At the time, Yitzhak Rabin was the Chief of Staff - he does not make decisions and had to LISTEN to the orders made and given by his superiors - the Prime Minister and Defense Minister.
Prime Minister Levi Eshkol stated:
"The Egyptian layout in the Sinai and the general military build up there testified to a military defensive Egyptian set-up, south of Israel."[3]
Originally posted by Atobe:They slinked away when they cannot face the truth.
No, they scared of your grandmother stories.
Originally posted by angel3070:
refer to notes in my source lor.
Prime Minister Levi Eshkol stated:
"The Egyptian layout in the Sinai and the general military build up there testified to a military defensive Egyptian set-up, south of Israel."[3]
Did you look at his statements concerning the areas north, east, and west of Israel ?
Looking at only one side - the south - is not exactly very brilliant.
Try the references that were given to you in my post at 4.43PM above.
Originally posted by angel3070:No, they scared of your grandmother stories.
Obviously they did not talk to their grandmothers and asked for the Truth from their experience with History ?
Could the same be happening with you ?
Originally posted by Atobe:
Did you look at his statements concerning the areas north, east, and west of Israel ?Looking at only one side is not exactly very brilliant ?
Try the references that were given to you in my post at 4.43PM above, or on Page 2 of this thread if this reply has slipped into Page 3.
Shorter post better right?

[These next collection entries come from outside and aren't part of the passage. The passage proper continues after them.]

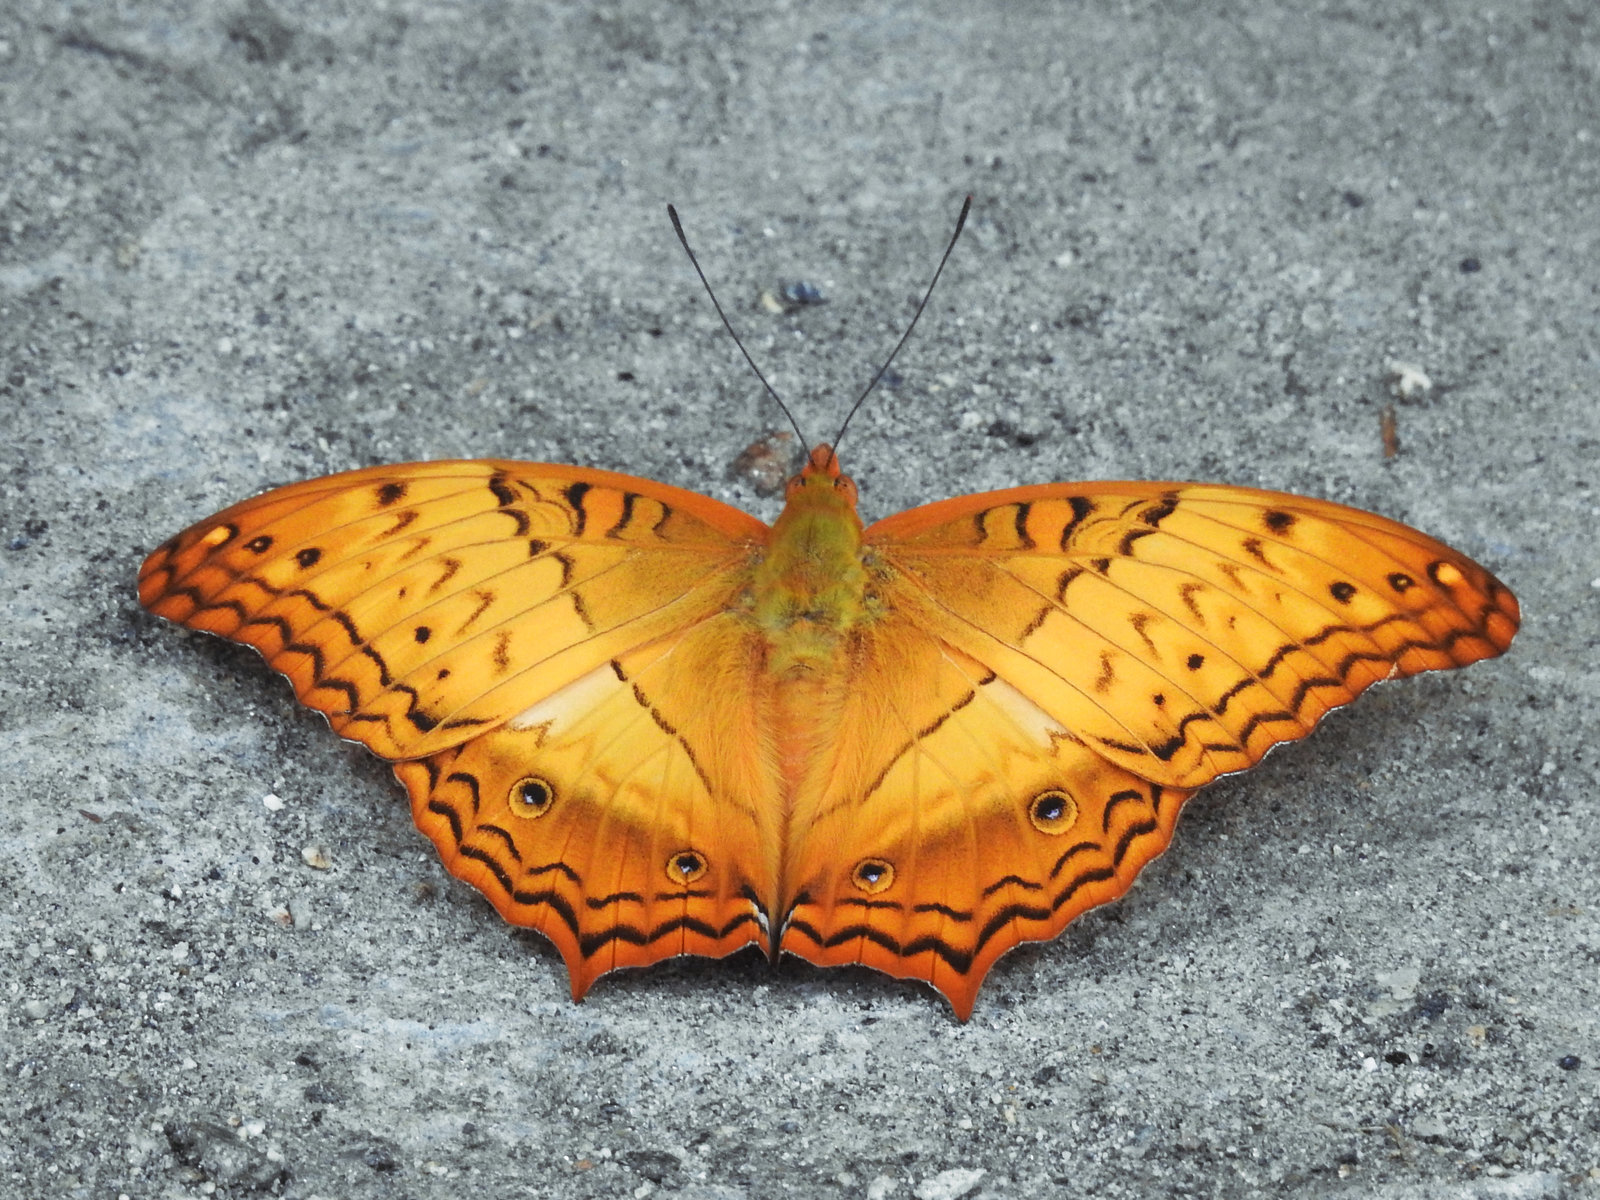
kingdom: Animalia
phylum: Arthropoda
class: Insecta
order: Lepidoptera
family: Nymphalidae
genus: Vindula
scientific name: Vindula erota
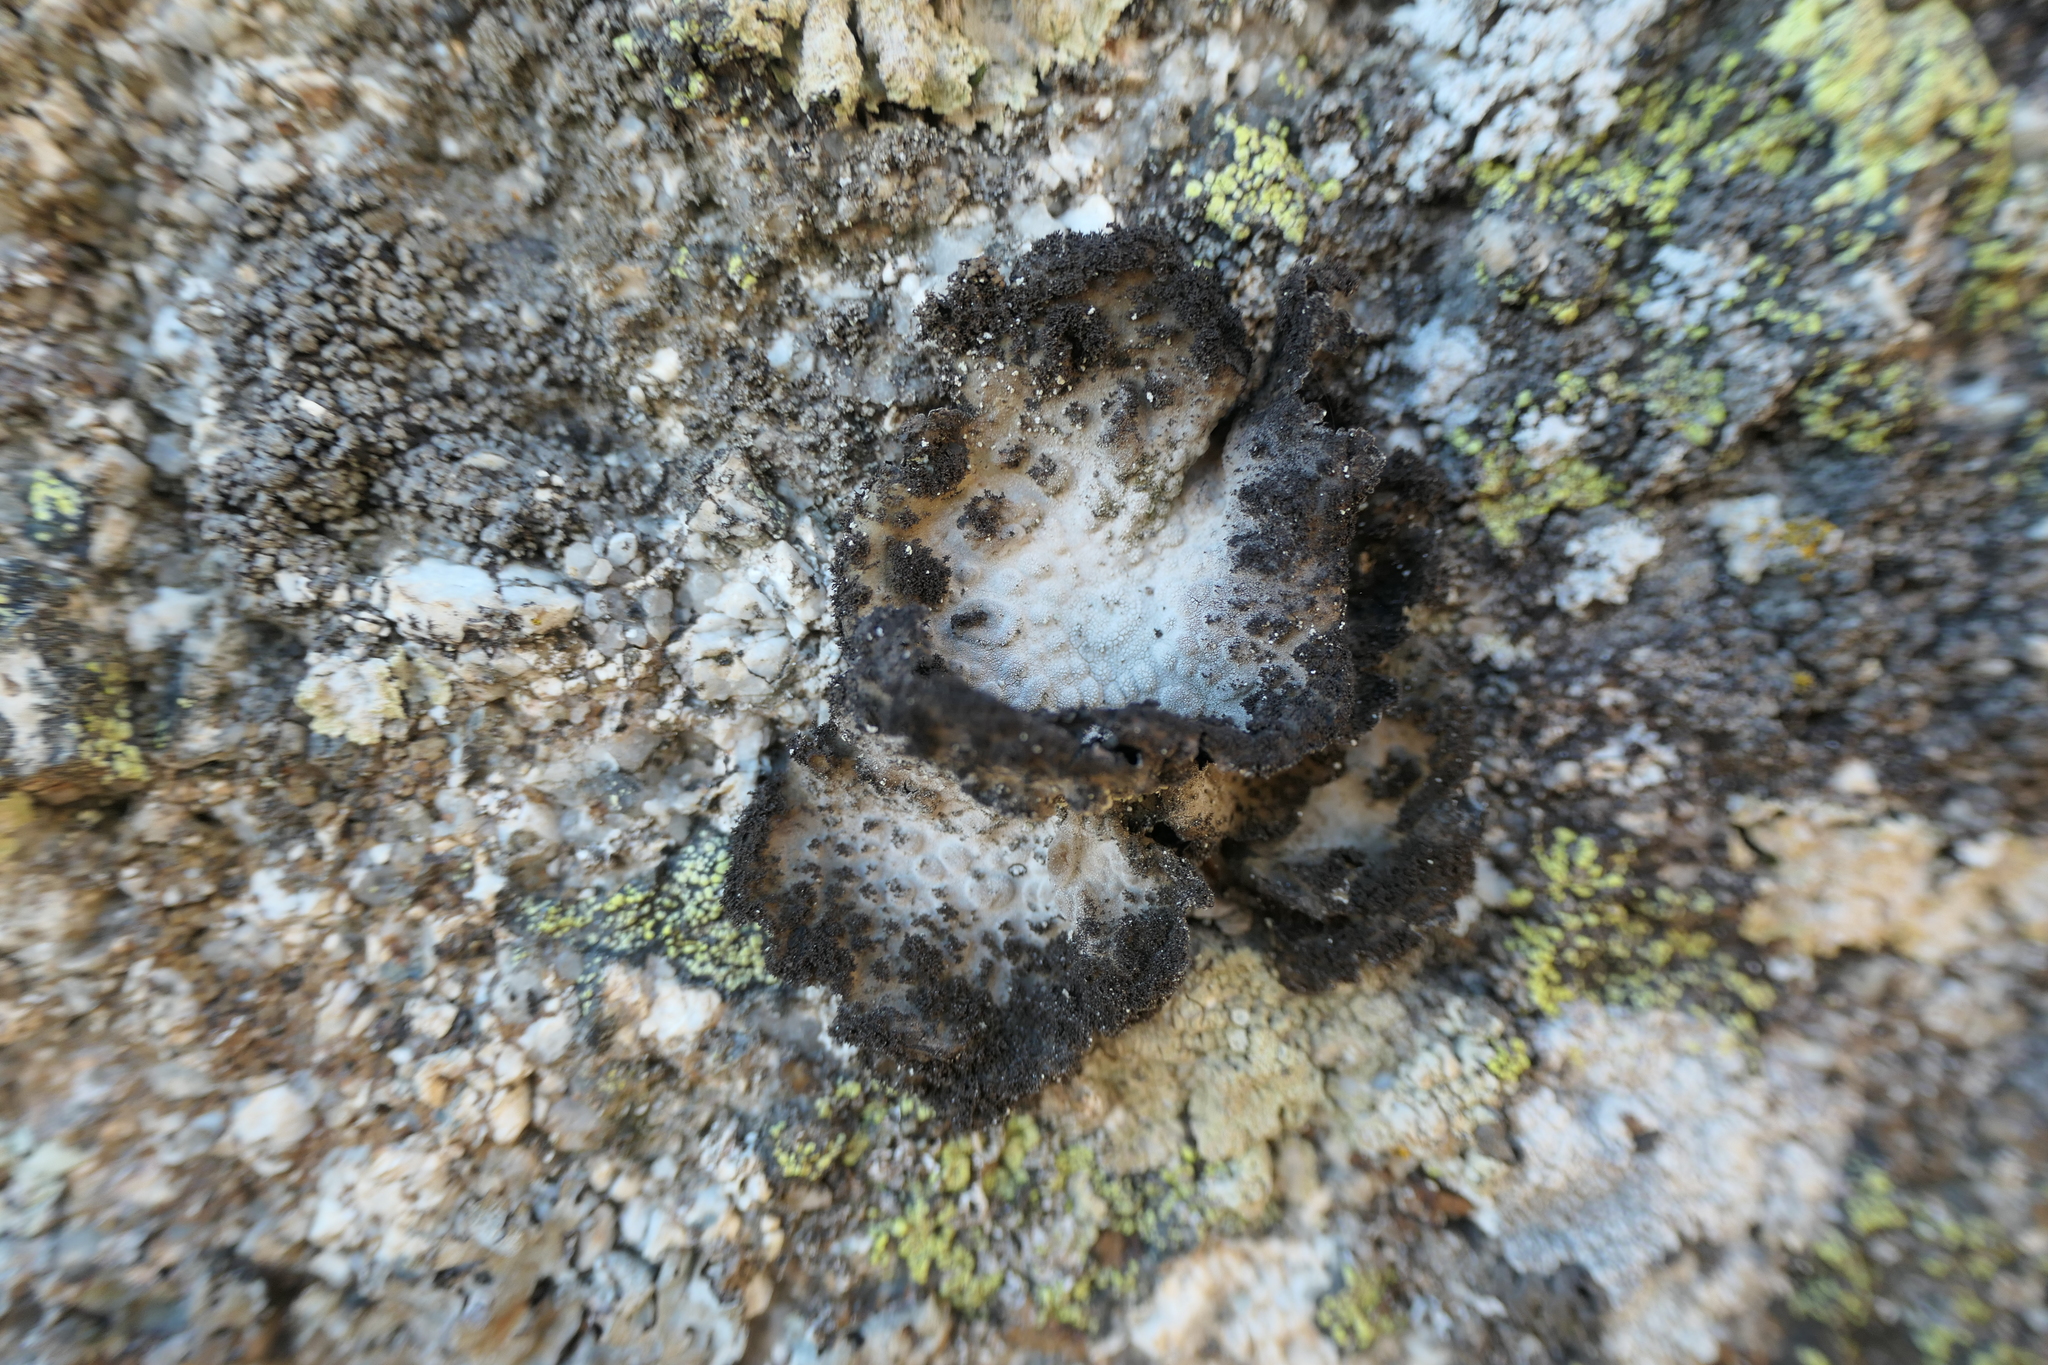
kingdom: Fungi
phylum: Ascomycota
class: Lecanoromycetes
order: Umbilicariales
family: Umbilicariaceae
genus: Lasallia
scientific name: Lasallia pustulata
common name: Blistered toadskin lichen
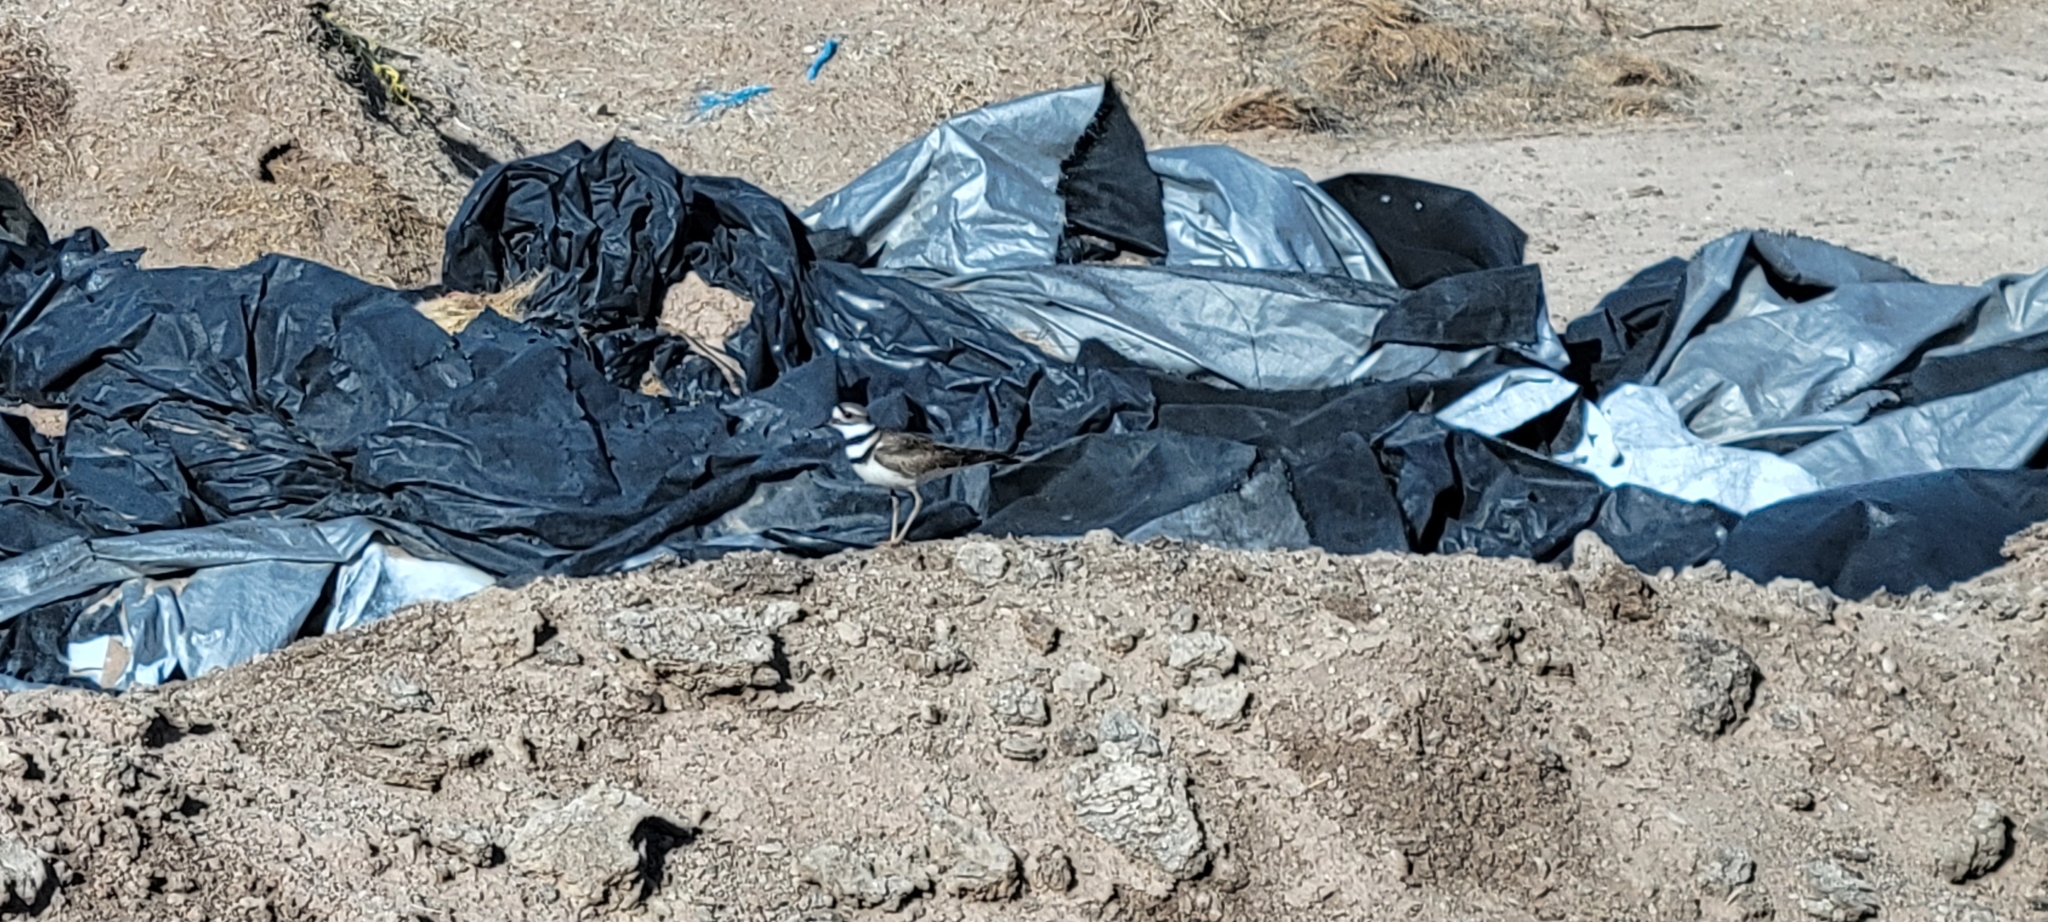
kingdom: Animalia
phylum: Chordata
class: Aves
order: Charadriiformes
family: Charadriidae
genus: Charadrius
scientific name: Charadrius vociferus
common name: Killdeer
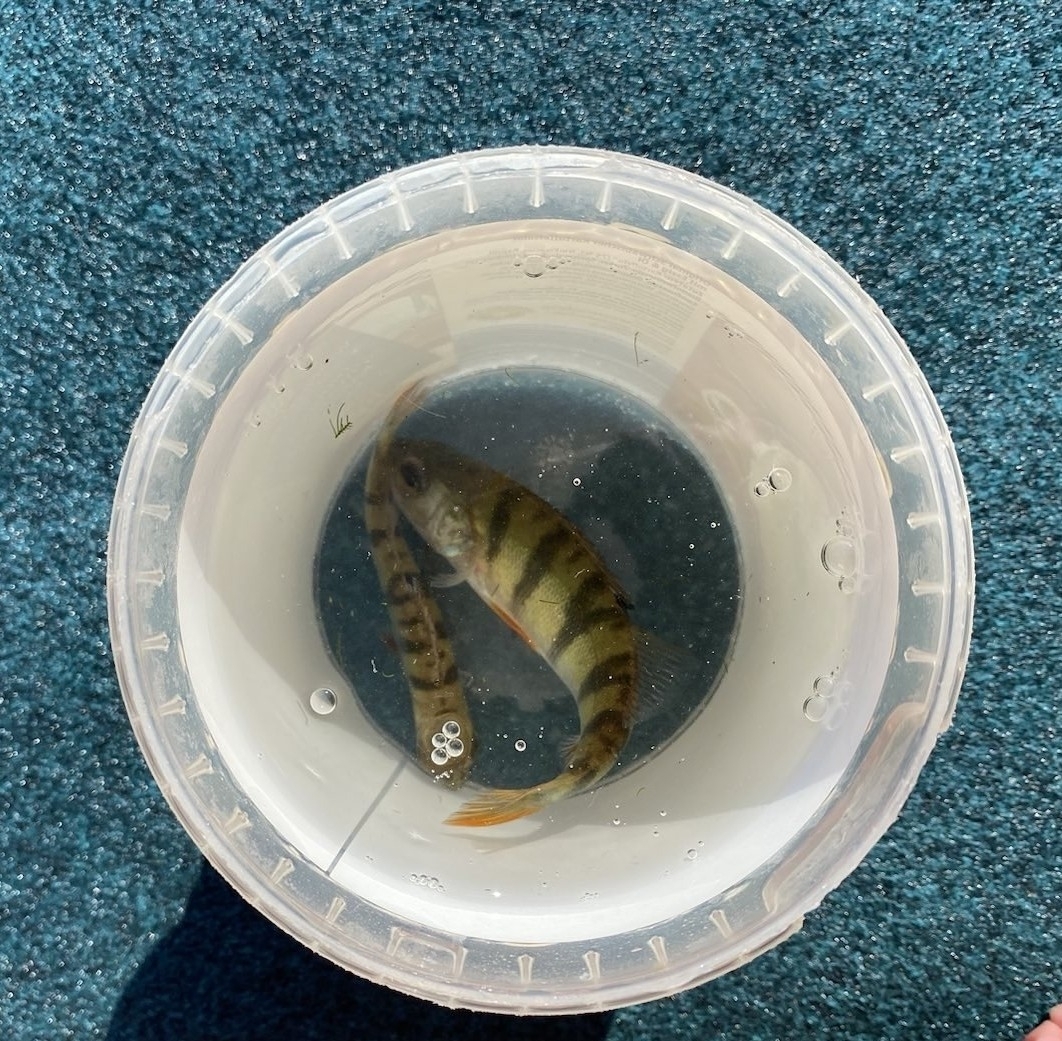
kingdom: Animalia
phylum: Chordata
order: Perciformes
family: Percidae
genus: Perca
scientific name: Perca fluviatilis
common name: Perch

People won't get turned off so easily.
Originally posted by Atobe:
Obviously they did not talk to their grandmothers and asked for the Truth from their experience with History ?Could the same be happening with you ?
what cock talking you?
Originally posted by angel3070:Shorter post better right? People won't get turned off so easily.
Only the dim witted will turn off earlier.
Are you one ?
Originally posted by angel3070:what cock talking you?
Only indulging with your preference to "talk song and sing cock" so that the dim light do not die off so quickly.
Originally posted by Atobe:
Only the dim witted will turn off earlier.Are you one ?
Your posts getting shorter and shorter. Good.